The front page of Imgur, a popular image hosting and social media site, is full of pictures of John Oliver raising his middle finger and telling MediaLab AI, the site’s parent company, “fuck you.” Imugrians, as the site’s users call themselves, telling their business daddy to go to hell is the end result of a years-long degradation of the website. The Imgur story is one a classic case of enshitification,
Imgur began life in 2009 when Ohio University student Alan Schaaf got tired of how hard it was to upload and host images on the internet. He created Imgur as a simple one stop shop for image hosting and the service took off. It was a place where people could host images they wanted to share across multiple services and became ubiquitous on sites like Reddit.
As the internet evolved, most of the rest of the internet got its act together and platforms built their own image sharing infrastructure and people used Imgur less. But the site still had a community of millions of people who shared images to the site every day. It was a social media based around images and upvotes, with its own in-jokes, memes, and norms.
In 2021, a media holding company called MediaLab AI acquired Imgur and Schaaf left. MediaLab AI also owns Genius and World Star and on its website, the company bills itself as a place where advertisers can “reach audiences at scale, on platforms that build community and influence culture.”
The community and culture of Imgur, which MedialLab AI claims is 41 million strong, is pissed.
For the last few days, the front page of Imgur (which cultivates the day’s “most viral posts”) has been full of anti MediaLab AI sentiment. Imgurian VoidForScreaming posted the first instance of the John Oliver meme several days ago, and it’s become a favorite of the community, but there are also calls to flood the servers and crash the site, and a list of grievances Imgurians broadly agree brought them to the place they’re in now.
GhostTater, a longtime Imgurian, told me that the protest was about a confluence of things including a breakdown of the basic features of the site and the disappearance of human moderators.
“The moderators on imgur have always been active members of the community. Many were effectively public figures, and their sudden group absence was immediately noticed,” they said. “Several very well-known mods posted generic departure messages, smelling strongly of Legal Department approval. These mods had many friends and acquaintances on the site, and while some are still visiting the site as users, they have gone completely silent.”

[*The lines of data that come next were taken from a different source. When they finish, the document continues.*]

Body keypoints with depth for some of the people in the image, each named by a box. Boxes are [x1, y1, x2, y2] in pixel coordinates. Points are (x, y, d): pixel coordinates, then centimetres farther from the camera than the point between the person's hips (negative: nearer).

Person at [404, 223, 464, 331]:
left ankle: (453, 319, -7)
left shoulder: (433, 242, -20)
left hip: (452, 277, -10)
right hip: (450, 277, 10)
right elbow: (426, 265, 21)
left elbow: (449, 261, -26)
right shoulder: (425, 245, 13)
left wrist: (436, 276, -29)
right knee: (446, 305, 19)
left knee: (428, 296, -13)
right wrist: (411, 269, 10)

A former Imgur employee who spoke with 404 Media on the condition that we preserve their anonymity because they’re afraid of retaliation from MediaLab AI said that several people on the Imgur team were laid off without notice. Others were moved to MediaLab’s internal teams. “To the best of my knowledge, no employees are remaining solely focused on Imgur. Imgur’s social media has been silent for a month,” the employee said. “As far as I am aware, the dedicated part-time moderation team was laid off sometime in the last 8 months, including the full-time moderation manager.”

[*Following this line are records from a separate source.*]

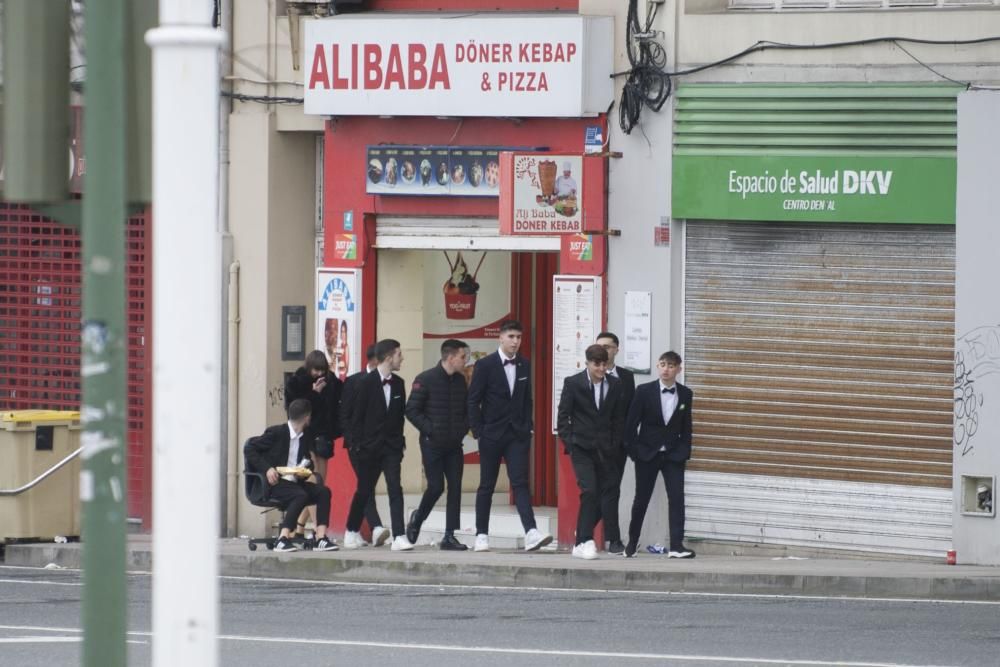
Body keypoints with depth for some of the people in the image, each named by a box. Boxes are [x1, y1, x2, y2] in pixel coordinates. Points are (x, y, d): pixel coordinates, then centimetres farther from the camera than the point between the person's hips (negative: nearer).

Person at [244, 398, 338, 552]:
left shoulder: (303, 439, 16)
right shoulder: (276, 433, -4)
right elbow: (250, 450, -4)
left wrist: (311, 476, 0)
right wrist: (267, 469, -18)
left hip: (294, 483, 7)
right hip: (274, 483, -7)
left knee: (323, 491, -16)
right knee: (301, 495, -33)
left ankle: (321, 538, -26)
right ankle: (283, 539, -38)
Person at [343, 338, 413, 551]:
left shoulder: (398, 384, 6)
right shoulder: (367, 383, -8)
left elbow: (400, 414, 12)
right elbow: (357, 417, -7)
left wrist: (400, 442, 7)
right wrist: (357, 445, -10)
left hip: (391, 446, 3)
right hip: (370, 446, -3)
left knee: (395, 490, -10)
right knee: (364, 491, 9)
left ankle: (399, 537, -16)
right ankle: (352, 532, 29)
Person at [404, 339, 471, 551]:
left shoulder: (460, 380, 9)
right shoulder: (426, 379, -9)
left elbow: (468, 408, 19)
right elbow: (411, 410, -10)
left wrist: (463, 428, 3)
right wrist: (430, 430, -14)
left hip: (454, 445, 5)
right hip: (432, 444, -5)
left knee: (455, 488, -2)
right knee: (436, 486, -9)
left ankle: (449, 536, 1)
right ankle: (417, 519, 20)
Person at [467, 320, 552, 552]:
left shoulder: (524, 366, 8)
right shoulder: (485, 365, -5)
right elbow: (473, 400, -4)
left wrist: (527, 426, 6)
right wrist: (478, 432, -8)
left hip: (517, 434, 2)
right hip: (492, 434, -2)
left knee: (520, 483, -9)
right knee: (486, 486, 5)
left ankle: (531, 533, -21)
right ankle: (482, 535, 14)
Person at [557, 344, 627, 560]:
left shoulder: (615, 385, 7)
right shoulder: (573, 383, -1)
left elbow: (619, 419, 11)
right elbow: (562, 416, 0)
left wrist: (615, 446, 3)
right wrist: (569, 444, -7)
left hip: (604, 450, 4)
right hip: (581, 448, -4)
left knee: (603, 496, 1)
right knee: (589, 491, -17)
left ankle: (581, 541, 14)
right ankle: (585, 541, -14)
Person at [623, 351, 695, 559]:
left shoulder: (685, 394, 3)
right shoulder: (644, 391, -4)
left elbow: (686, 426, 9)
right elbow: (631, 424, -1)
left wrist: (684, 452, 0)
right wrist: (634, 450, -5)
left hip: (673, 455, 1)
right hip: (647, 454, -1)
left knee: (677, 498, -11)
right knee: (641, 500, 7)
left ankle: (676, 546, -16)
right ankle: (632, 543, 23)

Imgurians are convinced that MediaLab AI has replaced those moderators with unreliable AI systems. The Community & Content Policy on MediaLab AI’s website says it employs human moderators but also uses AI technologies. A common post in the past few days is Imgurians sharing the weird things they’ve been banned for, including one who made the comment “tell me more” under a post and others who’ve seen their John Olivers removed.
“There were no humans responding to appeals or concerns,” GhostTater said. “Once the protest started, many users complained about posts being deleted and suspensions or bans being handed out when those posts were critical of MediaLab but not in violation of the written rules.”
But this isn’t just about bad moderation. Multiple posts on Imgur also called out the breakdown of the site’s basic functionality. GhostTater told me he’d personally experienced the broken notification system and repeated failures of images to upload. “The big one (to me) is the fact that hosted video wouldn’t play for viewers who were not logged in to Imgur,” he said. “The site began as an image hosting site, a place to upload your images and get a link, so that one could share images.”
MediaLab AI did not respond to 404 Media’s request for comment. “MediaLab’s presence has seemed to many users to fall somewhere between casual institutional indifference and ruthless mechanization. Many report, and resent, feeling explicitly harvested for profit,” GhostTater said.
Like all companies, MediaLab AI is driven by profit. It makes money as a media holding company, scooping up popular websites and plastering them with ads. It also owns the lyrics sharing site Genius and the once-influential WorldStarHipHop. It’s also being sued by many of the people it bought these sites from, including Imgur’s founder. Schaaf and others have accused MediaLab AI of withholding payments owed to them as part of the sales deals they made.
The John Olivers and other protest memes keep flowing. Some have set up alternative image sharing sites. “There is a movement rattling around in User Submitted calling for a boycott day, suggesting that all users stay off the site on September first,” GhostTater said. “It has some steam, but we will have to see if it gets enough buy-in to make an impact.”